_ЗАДАНИЕ A_
Выведите дословно все строки записей, приведенных ниже после текста, не пропуская ни одной. Картинки в ответ не включайте.

Интерес великих литературоведов к достаточно проходной фигуре понятен. Во-первых, Андрей Тургенев — фигура незатасканная. Во-вторых, биографические и эпистолярные бумаги «обычного человека» позволяют проникнуть в эпистему (свод представлений) пограничной эпохи перехода от классицизма к романтизму, проходящей, как показывает Зорин, по жизни конкретной личности. Тургеневу было просто нести груз обстоятельств (влюблен в младшую сестру, обещанную его старшему брату, хотя жениться заставляют на средней), когда они легко ложились на готовые литературные образцы. Из того же Гёте или же из Руссо, Шиллера или Стерна (ну или же Карамзина, чьи произведения создали матрицу восприятия просвещенному обществу рубежа столетий). Гибель Тургенева, считает А. Зорин, связана с тем, что наступали новые времена, а текстов, подсказывающих, как себя вести, еще не было.

_ЗАПИСИ К ЗАДАНИЮ_
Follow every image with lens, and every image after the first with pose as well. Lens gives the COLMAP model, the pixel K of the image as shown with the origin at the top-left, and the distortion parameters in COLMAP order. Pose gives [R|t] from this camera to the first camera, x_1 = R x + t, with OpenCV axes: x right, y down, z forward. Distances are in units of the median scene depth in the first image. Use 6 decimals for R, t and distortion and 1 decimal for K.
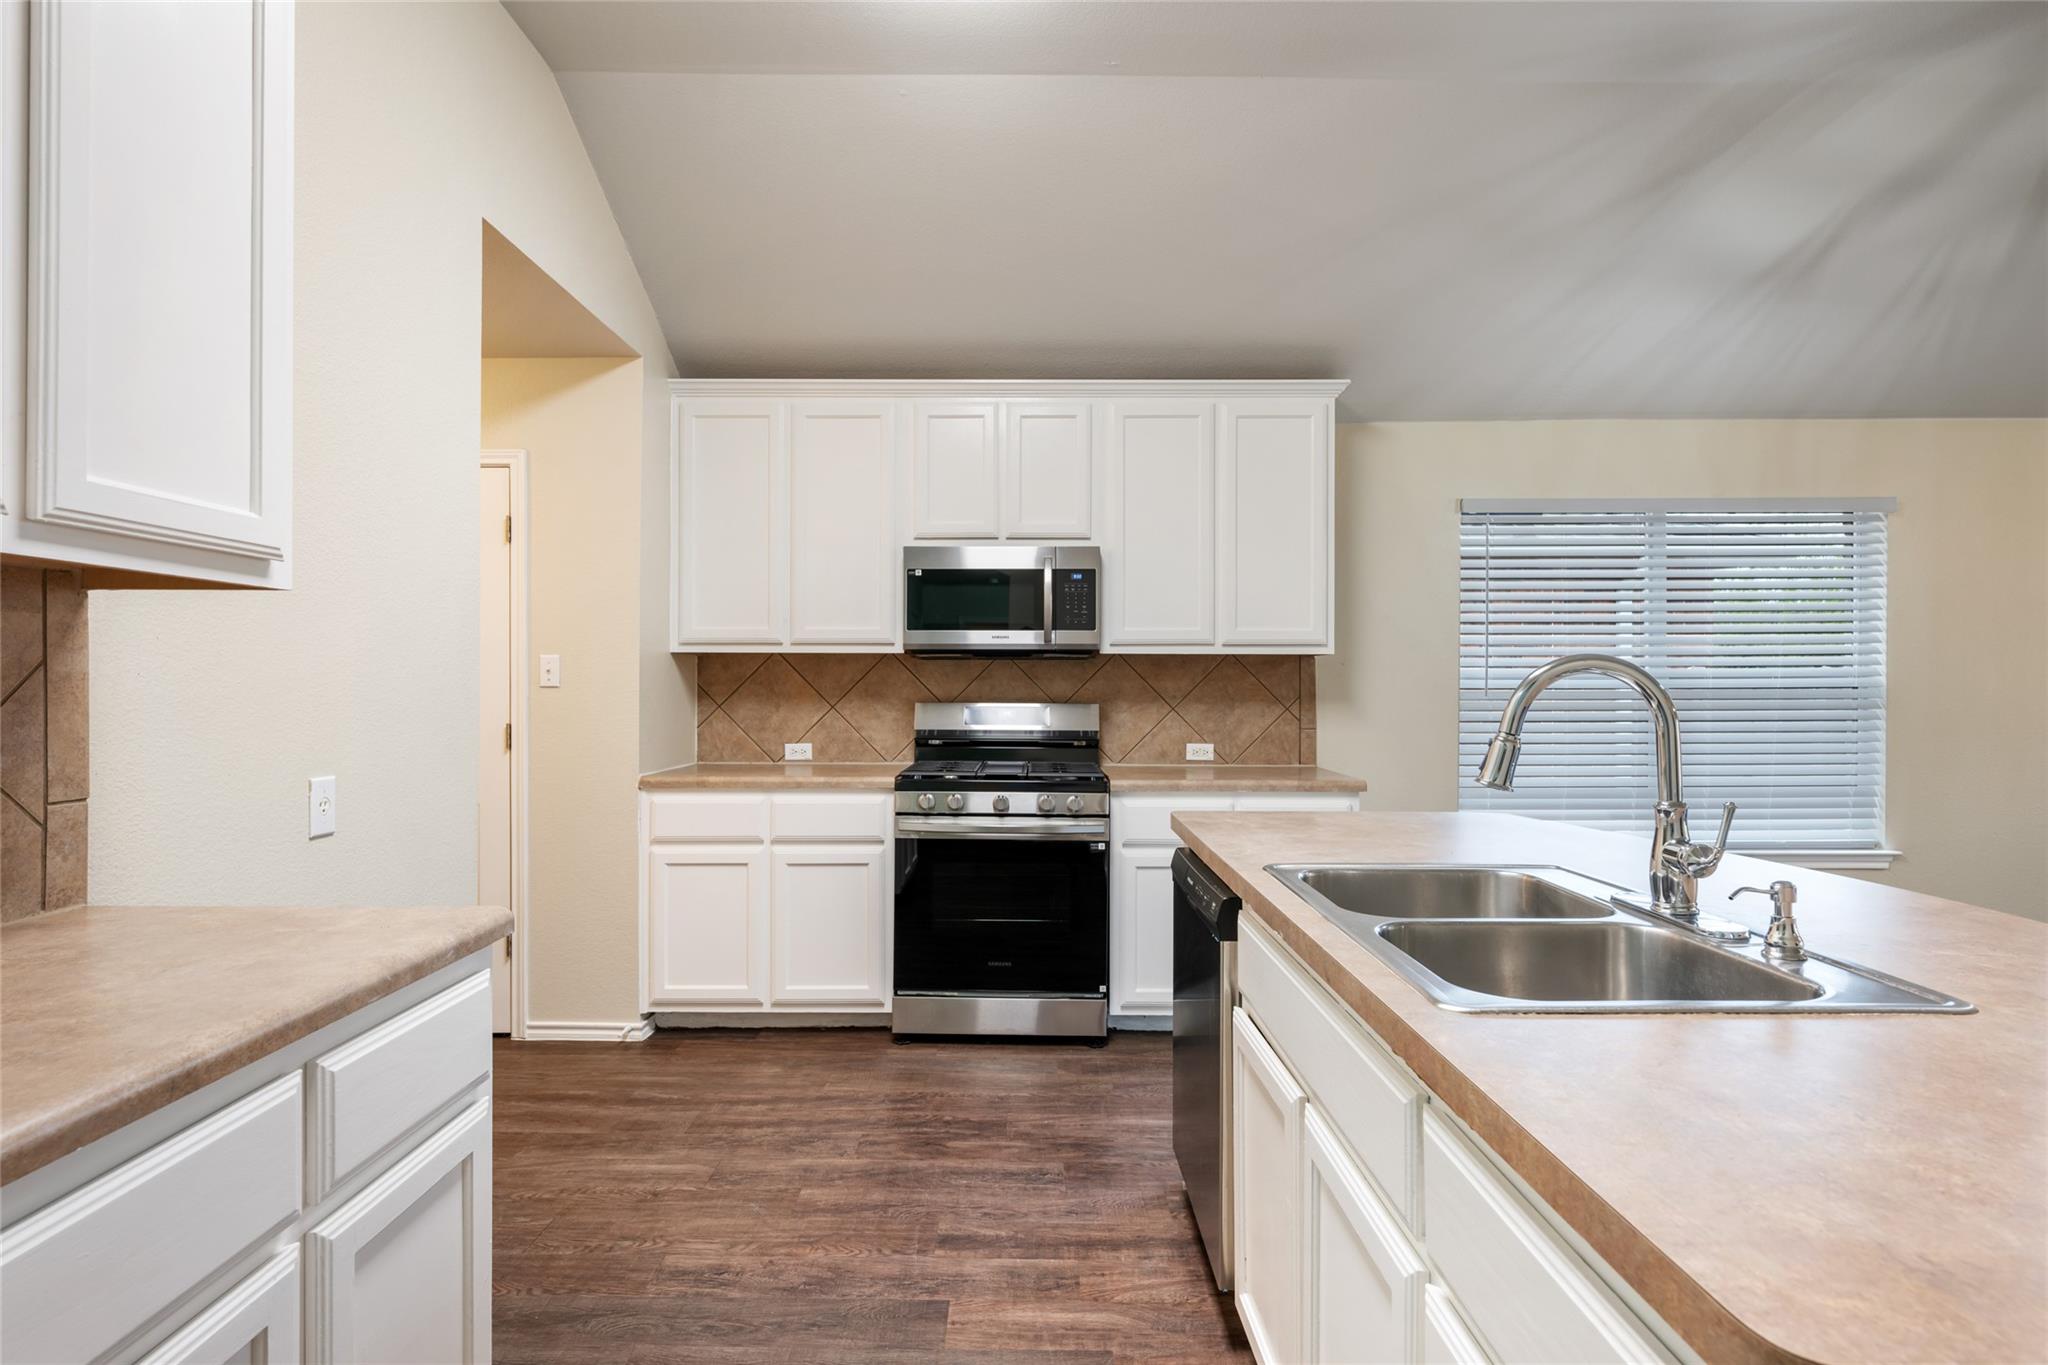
lens RADIAL K [[1006.4, 0, 1024.0], [0, 1006.4, 682.5], [0, 0, 1]] dist [0.000853, 0.000046]
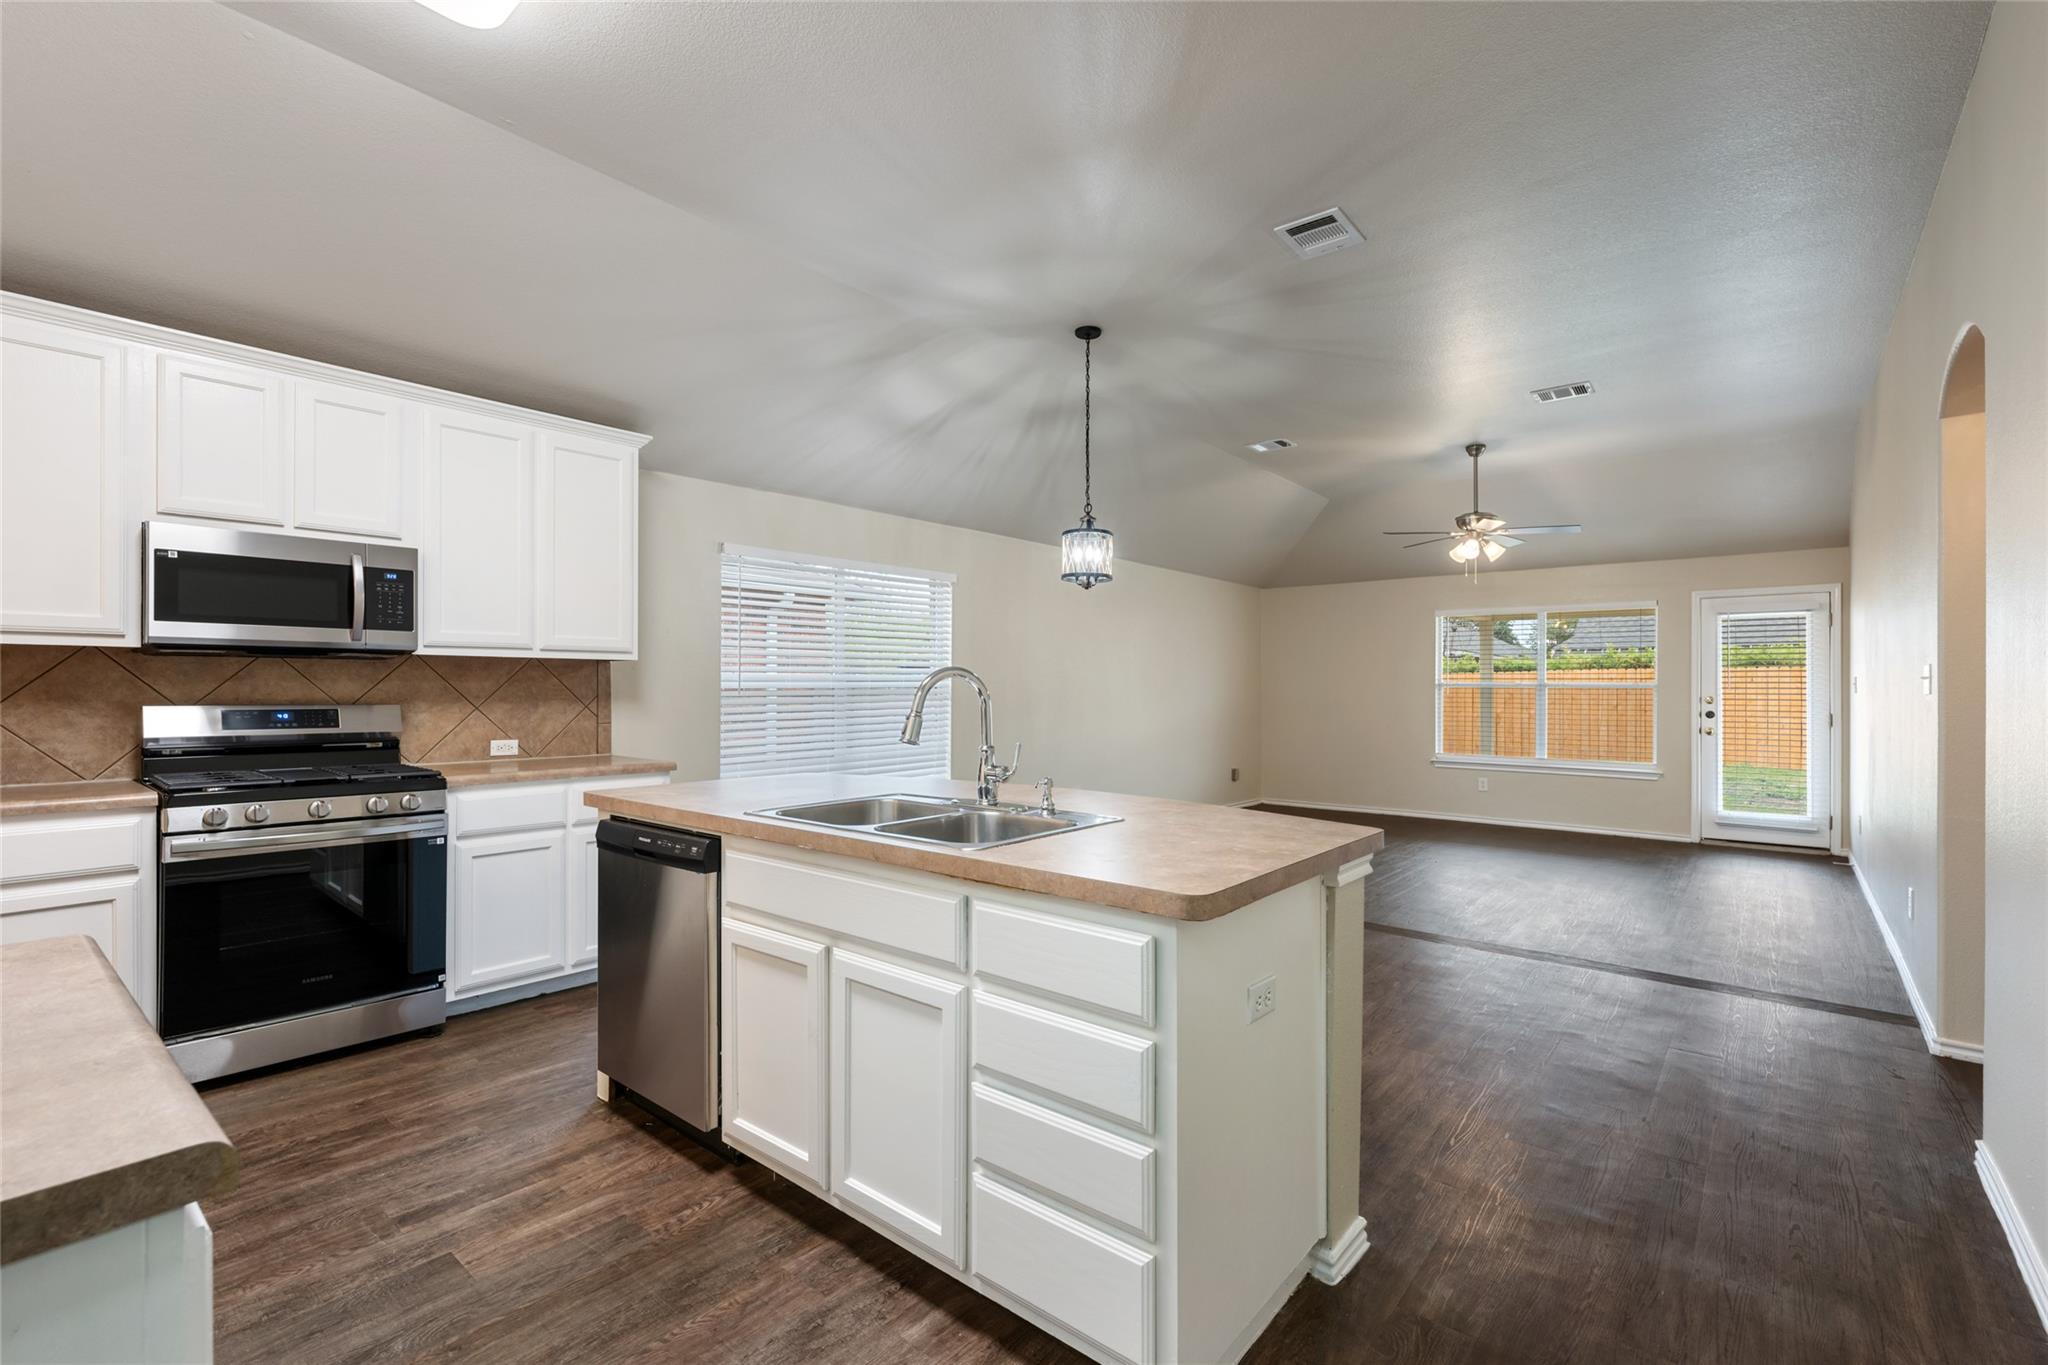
lens RADIAL K [[898.1, 0, 1025.0], [0, 898.1, 689.3], [0, 0, 1]] dist [0.000283, -0.000031]
pose [[0.640327, -0.002274, 0.768099, -0.228425], [-0.002013, 0.999987, 0.004639, 0.000978], [-0.768100, -0.004517, 0.640314, -0.050500]]
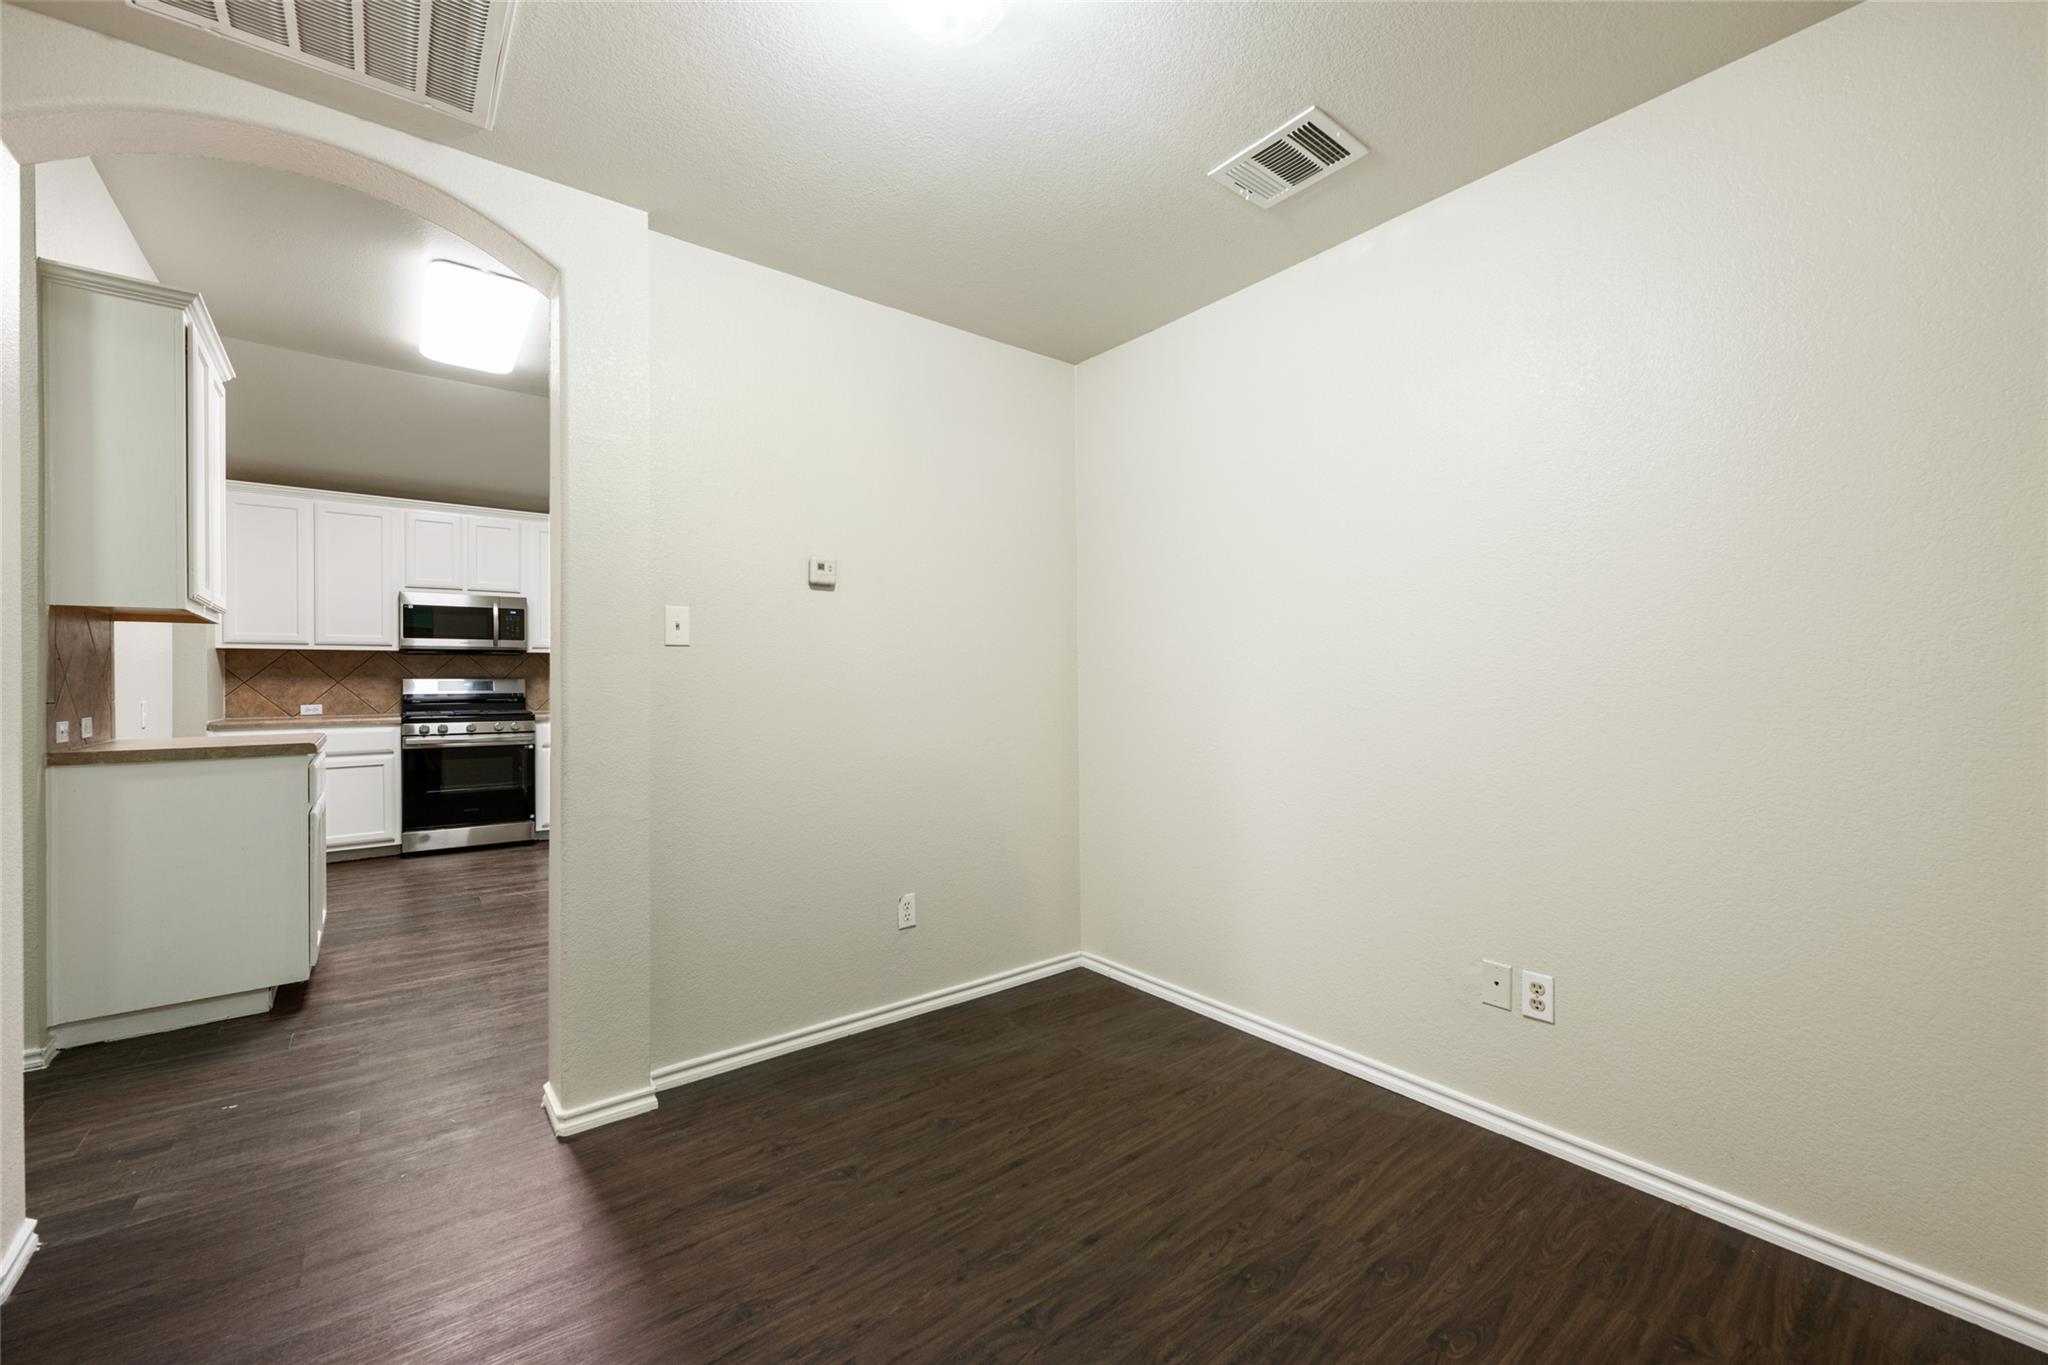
lens RADIAL K [[805.2, 0, 1021.9], [0, 805.2, 684.2], [0, 0, 1]] dist [-0.000426, -0.000063]
pose [[0.784519, -0.010471, 0.620017, -0.141256], [0.009421, 0.999943, 0.004967, 0.034472], [-0.620033, 0.001944, 0.784573, -0.828164]]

_ЗАДАНИЕ B_
С чем, по мнению А. Зорина, связана гибель Тургенева согласно тексту об Андрее Тургеневе?

_МЕСТО ДЛЯ ОТВЕТА A_
Follow every image with lens, and every image after the first with pose as well. Lens gives the COLMAP model, the pixel K of the image as shown with the origin at the top-left, and the distortion parameters in COLMAP order. Pose gives [R|t] from this camera to the first camera, x_1 = R x + t, with OpenCV axes: x right, y down, z forward. Distances are in units of the median scene depth in the first image. Use 6 decimals for R, t and distortion and 1 decimal for K.
lens RADIAL K [[1006.4, 0, 1024.0], [0, 1006.4, 682.5], [0, 0, 1]] dist [0.000853, 0.000046]
lens RADIAL K [[898.1, 0, 1025.0], [0, 898.1, 689.3], [0, 0, 1]] dist [0.000283, -0.000031]
pose [[0.640327, -0.002274, 0.768099, -0.228425], [-0.002013, 0.999987, 0.004639, 0.000978], [-0.768100, -0.004517, 0.640314, -0.050500]]
lens RADIAL K [[805.2, 0, 1021.9], [0, 805.2, 684.2], [0, 0, 1]] dist [-0.000426, -0.000063]
pose [[0.784519, -0.010471, 0.620017, -0.141256], [0.009421, 0.999943, 0.004967, 0.034472], [-0.620033, 0.001944, 0.784573, -0.828164]]

_МЕСТО ДЛЯ ОТВЕТА B_
С тем, что наступали новые времена, а текстов, подсказывающих, как себя вести, еще не было.